[Data Boundary: Start]

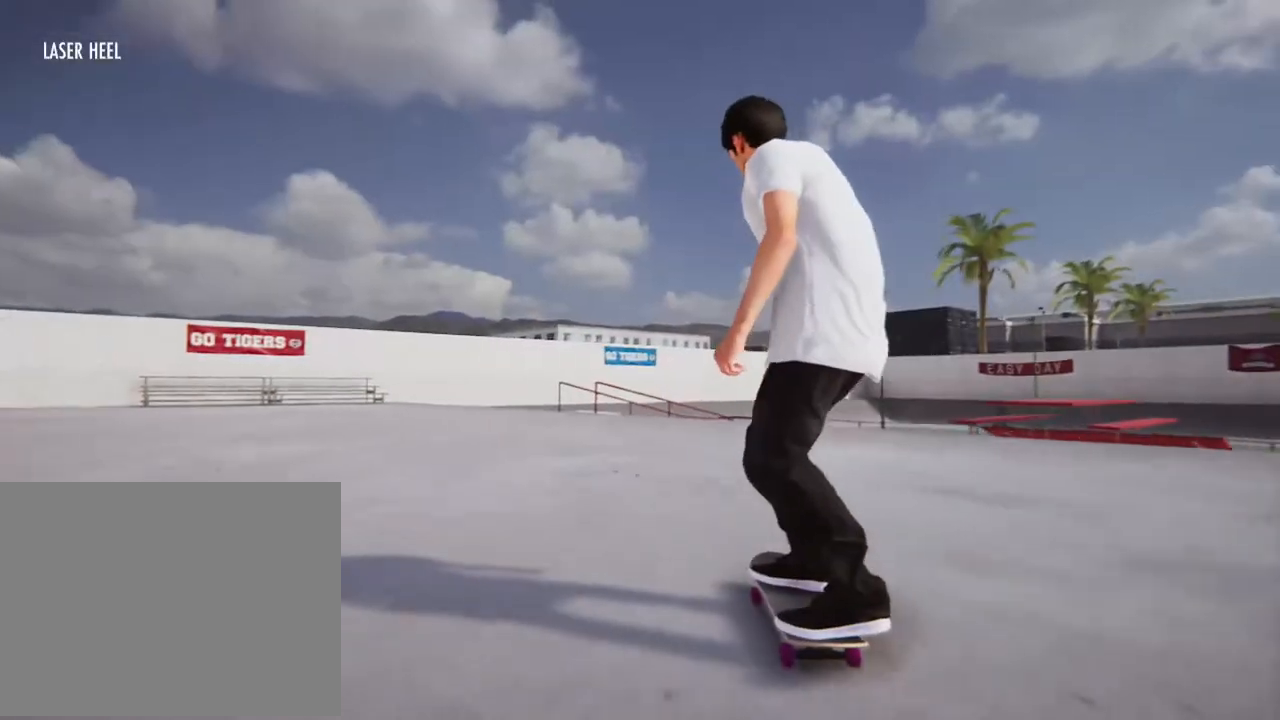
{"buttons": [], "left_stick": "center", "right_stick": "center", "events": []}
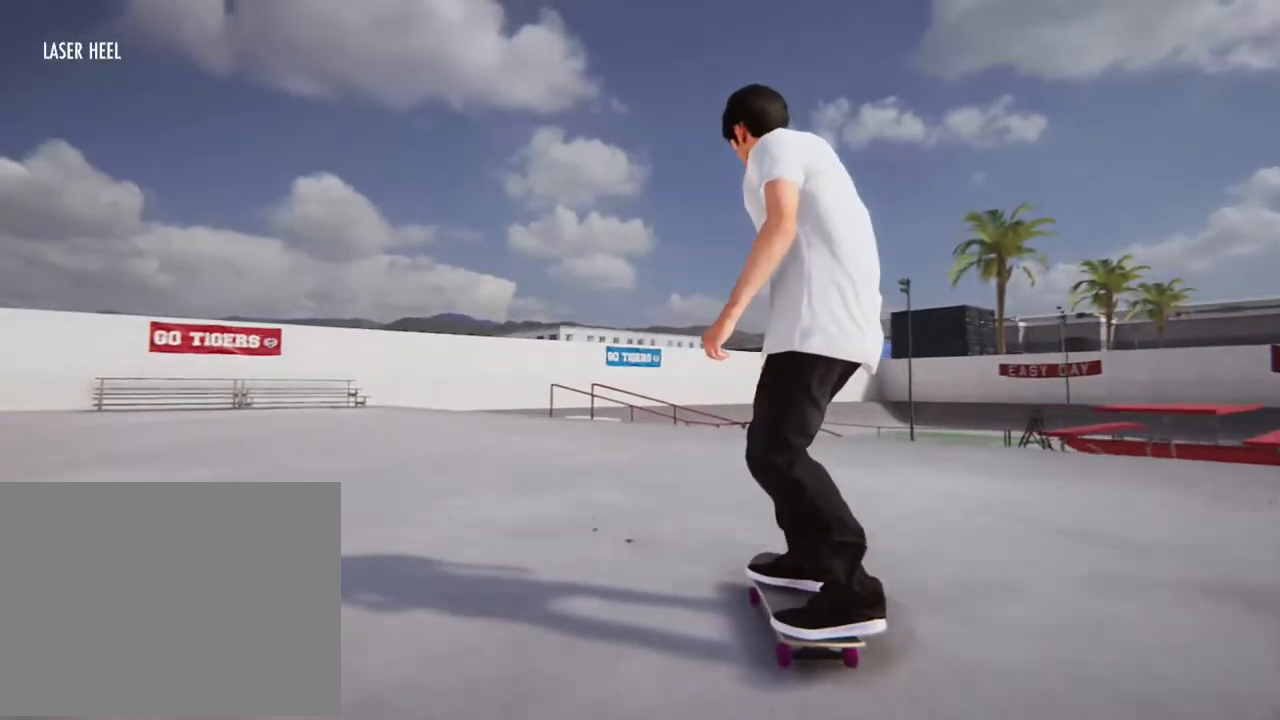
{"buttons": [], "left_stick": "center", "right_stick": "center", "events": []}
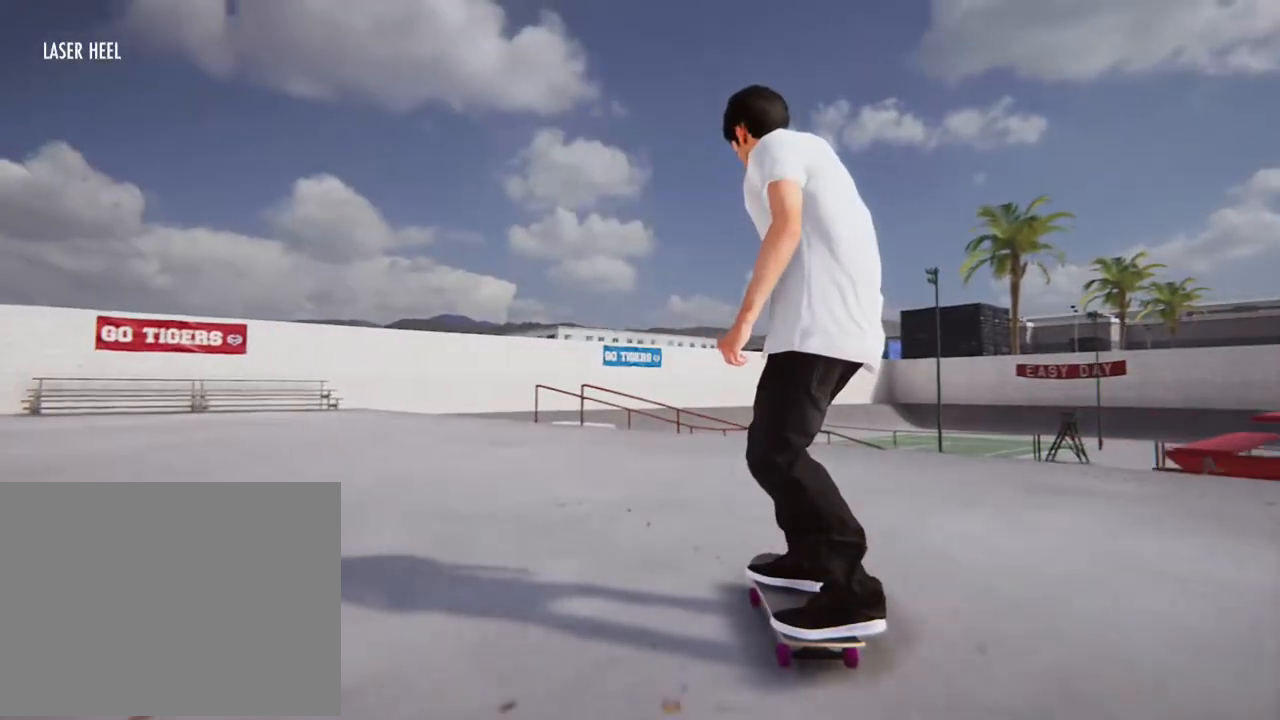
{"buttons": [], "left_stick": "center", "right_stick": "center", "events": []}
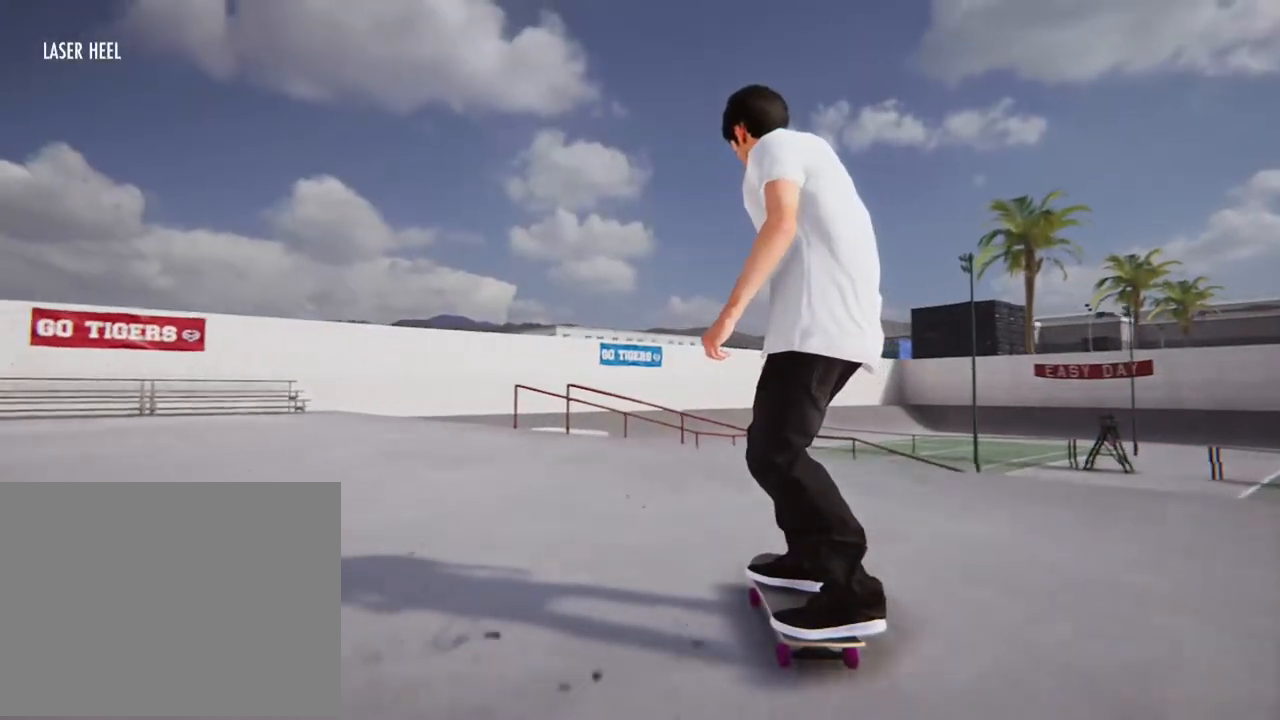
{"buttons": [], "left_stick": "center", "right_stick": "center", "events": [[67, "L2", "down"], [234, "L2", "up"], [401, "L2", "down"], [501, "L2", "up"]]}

[Data Boundary: End]

**Exercise:**
Without the pictures, print the whole listing exactly as given.

**Exercise output:**
{"buttons": [], "left_stick": "center", "right_stick": "center", "events": []}
{"buttons": [], "left_stick": "center", "right_stick": "center", "events": []}
{"buttons": [], "left_stick": "center", "right_stick": "center", "events": []}
{"buttons": [], "left_stick": "center", "right_stick": "center", "events": [[67, "L2", "down"], [234, "L2", "up"], [401, "L2", "down"], [501, "L2", "up"]]}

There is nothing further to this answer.